From early influences of her father, she’s also a music lover.

“But he probably wouldn’t approve of what I have on my iPod,” she said, laughing. Her father was classically trained, traveled with bands and later became a band teacher.

“When music is done well, there’s a divine connection. It can take us to places we couldn’t go otherwise,” she said. “He preferred jazz. We had many conversations about music when I became a teen-ager. We spent hours listening to jazz and classical music. He was a total music snob.”

Hannon’s resume reaches far beyond writing: She’s been a vice president of an advertising agency, a university executive, a fortune teller, an independent radio producer, a cocktail waitress and a writing instructor. As a marketing consultant, she has advised clients as diverse as Drexel University and The League of Women Voters.

Full-time cracker queen

Last year, at the height of the recession, she quit her job at Georgia Technical College. She worked in the office of the President. With a steady paycheck and benefits, it was risky but she felt it was time to become a full-time Cracker Queen.

“Cracker Queen” the book came about after she got a call from a book publisher in Boston. Georgia Public Radio has aired her stories since 2000, and the publisher heard her pieces on National Public Radio. On May 1, she’s having a “Porch Party” in Powder Springs to celebrate the release of the “Cracker Queen” in paperback.

Another Georgia-grown celebrity, Nancy Grace of CNN, mentioned “The Cracker Queen” book on her show Jan. 5.

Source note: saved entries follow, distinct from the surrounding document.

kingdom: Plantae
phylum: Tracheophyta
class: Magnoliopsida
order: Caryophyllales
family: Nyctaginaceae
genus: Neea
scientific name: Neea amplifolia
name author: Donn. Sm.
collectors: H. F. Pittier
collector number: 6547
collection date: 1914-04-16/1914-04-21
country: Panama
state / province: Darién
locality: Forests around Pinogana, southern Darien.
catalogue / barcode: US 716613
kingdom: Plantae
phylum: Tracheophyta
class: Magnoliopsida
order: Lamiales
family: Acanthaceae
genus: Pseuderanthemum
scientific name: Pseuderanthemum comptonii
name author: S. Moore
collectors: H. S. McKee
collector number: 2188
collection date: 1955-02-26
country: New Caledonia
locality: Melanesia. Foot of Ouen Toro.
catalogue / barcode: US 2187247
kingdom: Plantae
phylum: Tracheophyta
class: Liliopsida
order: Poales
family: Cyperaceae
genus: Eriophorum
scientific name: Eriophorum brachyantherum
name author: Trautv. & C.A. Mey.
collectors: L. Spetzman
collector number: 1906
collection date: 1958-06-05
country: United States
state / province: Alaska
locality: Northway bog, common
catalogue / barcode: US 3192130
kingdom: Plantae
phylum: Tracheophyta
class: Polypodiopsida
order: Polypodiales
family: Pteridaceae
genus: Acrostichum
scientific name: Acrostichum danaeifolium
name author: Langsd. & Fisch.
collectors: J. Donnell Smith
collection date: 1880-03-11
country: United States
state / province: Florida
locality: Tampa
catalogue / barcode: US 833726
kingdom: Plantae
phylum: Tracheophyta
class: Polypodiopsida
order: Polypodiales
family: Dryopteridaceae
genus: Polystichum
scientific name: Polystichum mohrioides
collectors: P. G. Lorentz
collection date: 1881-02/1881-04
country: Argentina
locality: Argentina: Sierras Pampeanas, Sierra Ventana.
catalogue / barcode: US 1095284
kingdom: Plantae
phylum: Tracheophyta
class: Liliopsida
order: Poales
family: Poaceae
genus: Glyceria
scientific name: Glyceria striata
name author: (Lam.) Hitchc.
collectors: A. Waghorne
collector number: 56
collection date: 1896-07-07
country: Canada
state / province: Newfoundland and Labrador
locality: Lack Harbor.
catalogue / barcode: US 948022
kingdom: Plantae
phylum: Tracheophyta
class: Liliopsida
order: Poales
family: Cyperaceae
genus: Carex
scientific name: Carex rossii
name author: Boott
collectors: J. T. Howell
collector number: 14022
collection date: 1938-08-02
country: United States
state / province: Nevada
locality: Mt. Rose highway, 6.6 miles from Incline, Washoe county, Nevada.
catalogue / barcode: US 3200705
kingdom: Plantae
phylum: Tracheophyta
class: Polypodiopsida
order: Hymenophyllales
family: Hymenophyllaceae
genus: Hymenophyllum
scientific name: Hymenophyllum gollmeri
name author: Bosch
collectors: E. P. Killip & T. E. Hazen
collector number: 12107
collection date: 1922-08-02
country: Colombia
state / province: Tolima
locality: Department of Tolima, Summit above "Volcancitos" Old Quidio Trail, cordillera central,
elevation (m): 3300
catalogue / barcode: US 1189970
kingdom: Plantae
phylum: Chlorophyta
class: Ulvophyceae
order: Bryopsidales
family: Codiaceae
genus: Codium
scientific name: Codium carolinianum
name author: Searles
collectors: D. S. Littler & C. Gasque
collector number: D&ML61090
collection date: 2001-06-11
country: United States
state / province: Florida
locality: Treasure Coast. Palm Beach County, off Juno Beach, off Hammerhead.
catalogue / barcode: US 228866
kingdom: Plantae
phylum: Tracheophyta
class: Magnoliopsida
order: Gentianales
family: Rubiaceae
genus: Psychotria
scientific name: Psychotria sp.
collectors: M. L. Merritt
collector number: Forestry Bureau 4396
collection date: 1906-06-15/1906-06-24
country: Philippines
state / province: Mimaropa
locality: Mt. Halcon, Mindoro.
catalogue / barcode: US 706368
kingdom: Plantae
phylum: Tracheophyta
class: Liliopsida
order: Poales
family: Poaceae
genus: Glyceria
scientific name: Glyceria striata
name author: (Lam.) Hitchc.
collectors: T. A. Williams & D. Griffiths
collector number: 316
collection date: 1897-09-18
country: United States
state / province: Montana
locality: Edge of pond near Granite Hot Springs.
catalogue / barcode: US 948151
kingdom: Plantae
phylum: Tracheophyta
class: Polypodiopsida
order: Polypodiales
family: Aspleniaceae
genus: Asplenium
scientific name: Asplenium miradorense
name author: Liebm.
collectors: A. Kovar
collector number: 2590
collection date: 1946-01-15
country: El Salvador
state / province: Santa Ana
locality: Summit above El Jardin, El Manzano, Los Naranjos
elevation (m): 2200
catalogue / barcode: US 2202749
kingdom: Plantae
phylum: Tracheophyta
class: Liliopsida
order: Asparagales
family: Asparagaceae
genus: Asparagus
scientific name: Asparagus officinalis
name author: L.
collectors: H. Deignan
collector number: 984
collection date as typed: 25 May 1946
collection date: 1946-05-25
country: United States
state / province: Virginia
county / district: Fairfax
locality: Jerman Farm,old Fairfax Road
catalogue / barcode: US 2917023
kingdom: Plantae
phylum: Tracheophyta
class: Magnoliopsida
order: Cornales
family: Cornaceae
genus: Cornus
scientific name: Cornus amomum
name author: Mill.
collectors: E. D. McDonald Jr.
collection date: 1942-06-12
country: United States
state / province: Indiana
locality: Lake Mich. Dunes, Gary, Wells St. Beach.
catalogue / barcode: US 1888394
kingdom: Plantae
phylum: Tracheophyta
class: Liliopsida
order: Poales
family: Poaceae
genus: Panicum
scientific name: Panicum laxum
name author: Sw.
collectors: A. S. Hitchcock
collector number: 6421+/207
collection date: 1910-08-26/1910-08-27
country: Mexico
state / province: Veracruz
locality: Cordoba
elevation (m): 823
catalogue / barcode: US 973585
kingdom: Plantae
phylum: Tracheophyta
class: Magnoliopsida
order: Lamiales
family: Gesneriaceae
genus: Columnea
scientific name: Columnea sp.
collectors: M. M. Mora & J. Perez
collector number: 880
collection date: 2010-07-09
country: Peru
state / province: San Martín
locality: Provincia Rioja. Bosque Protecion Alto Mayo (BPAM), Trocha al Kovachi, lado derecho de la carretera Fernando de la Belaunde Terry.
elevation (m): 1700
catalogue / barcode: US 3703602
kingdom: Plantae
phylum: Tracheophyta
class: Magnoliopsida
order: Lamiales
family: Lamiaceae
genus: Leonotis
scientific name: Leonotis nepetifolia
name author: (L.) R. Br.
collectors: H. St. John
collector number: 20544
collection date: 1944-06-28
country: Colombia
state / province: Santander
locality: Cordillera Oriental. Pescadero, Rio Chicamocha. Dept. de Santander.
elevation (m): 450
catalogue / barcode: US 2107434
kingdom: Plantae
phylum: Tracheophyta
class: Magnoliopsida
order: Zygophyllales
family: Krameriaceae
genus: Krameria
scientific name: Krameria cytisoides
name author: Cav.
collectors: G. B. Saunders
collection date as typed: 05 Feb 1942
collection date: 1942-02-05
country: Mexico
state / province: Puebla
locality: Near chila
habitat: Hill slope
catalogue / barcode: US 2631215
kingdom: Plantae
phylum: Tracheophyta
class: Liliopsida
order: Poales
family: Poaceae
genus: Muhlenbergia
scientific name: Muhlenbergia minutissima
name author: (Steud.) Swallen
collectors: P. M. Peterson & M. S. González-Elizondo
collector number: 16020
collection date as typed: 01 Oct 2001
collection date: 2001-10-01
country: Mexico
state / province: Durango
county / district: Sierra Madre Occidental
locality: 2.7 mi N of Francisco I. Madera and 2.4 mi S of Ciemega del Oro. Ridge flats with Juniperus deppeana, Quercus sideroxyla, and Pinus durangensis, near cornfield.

“We were both at an author luncheon put on by Mercer University Press. My mother loves her some Nancy Grace. And we started chatting and realized we grew up five or 10 miles apart,” she said.

When she lets her hair down, Hannon is drawn to lunch counters.

She likes to find them when traveling because she finds they reveal the local flavor. One of her favorites is the Add Drug Store in Athens’ Five Points neighborhood.

“I’m on this quest to go to as many as possible,” she said. “There seem to be fewer and fewer of them. Last month I did a writing residency at Rabun-Gap (in north Georgia) and I went to two, one in Clayton and the other in Dillard. You really get to meet the people that way. I was there two weeks. They know you’re not from there because they know everybody by name. I ate so many grilled cheeses and bowls of tomato soup.”

In addition to writing and listening to music, Hannon has long been interested in spiritual matters.

By the seventh grade, she was studying Eastern religions. But don’t try to pin her down.

“My spirituality centers around love and living in a way that you’re receiving people in love and sending it on. I try to live with gratitude and forgiveness. I don’t like to define (faith) too narrowly. My mission in life is continue to get closer to God. All this material stuff doesn’t matter. But I’ll never be the sweet and airy spiritual type. I’m a warrior. I like vengeful angels.”